• [What the exercise asks] Pick up the news article on Stephen Miller's response to Gavin Newsom's remarks about ICE and carry it forward from its last sentence.

# start of Text section

Stephen Miller, the White House's deputy chief of staff, signaled how far he is willing to go to criminalize dissent against President Donald Trump in a social media post on Wednesday in which he implied that merely describing the president's actions as "authoritarian" is tantamount to a criminal offense.
Miller's comments came in response to a clip of California Gov. Gavin Newsom (D), who appeared Tuesday on "The Late Show with Stephen Colbert" on CBS. In the clip, posted to X, the governor is shown describing Immigration and Customs Enforcement's (ICE) mass immigration roundups.
"Masked men jumping out of unmarked cars, people disappearing, no due process, no oversight, zero accountability—that's what's happening in the United States today," Newsom said. “People ask, ‘Is 'authoritarianism' being hyperbolic?’ Bullshit we’re being hyperbolic.”
Newsom noted that he had just signed the first bill in the nation forbidding ICE agents from wearing masks while carrying out arrests and requiring them to provide identification.

# end of Text section
# start of Material provided

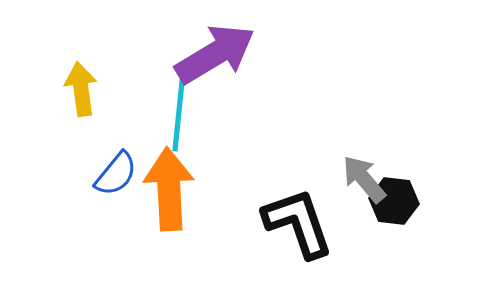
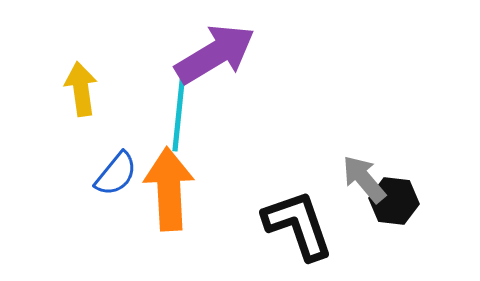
black L-shape: moved 2 px down
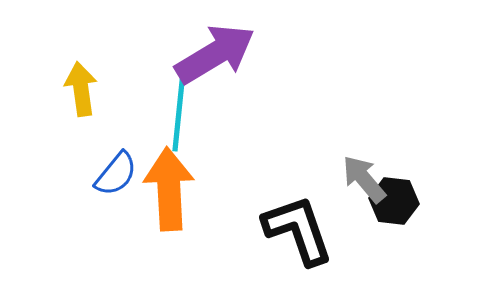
black L-shape: moved 5 px down
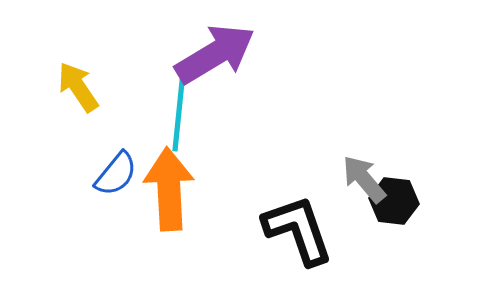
yellow arrow: moved 3 px left, 2 px up; rotated 26 degrees counterclockwise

# end of Material provided

• [Result]
"I mean, if some guy jumped out of an unmarked car in a van and tried to grab me, by definition, you're going to push back," Newsom continued. "These are not just authoritarian tendencies; these are authoritarian actions by an authoritarian government."
Newsom directly called out comments made by Miller, who recently said on Fox News that the Trump administration should use law enforcement to "dismantle" the left following the assassination of right-wing activist Charlie Kirk.
“This should put chills up spines, “Newsom said. “[Miller] called the Democratic Party an ‘extremist organization,’ basically a terrorist organization, saying he’s going after his enemies."
Newsom also referred to a post made by Trump on Truth Social telling Attorney General Pam Bondi to target certain political enemies for prosecution.
Miller responded to the clip of Newsom, saying: "This language incites violence and terrorism."
As many critics pointed out, none of Newsom's statements in the clip promoted or encouraged violence. They were simply criticisms of the Trump administration’s actions, which have included rounding up immigrants without due process and singling out political opponents for persecution.
US law has historically set an extraordinarily high bar for what speech constitutes "incitement" to violence.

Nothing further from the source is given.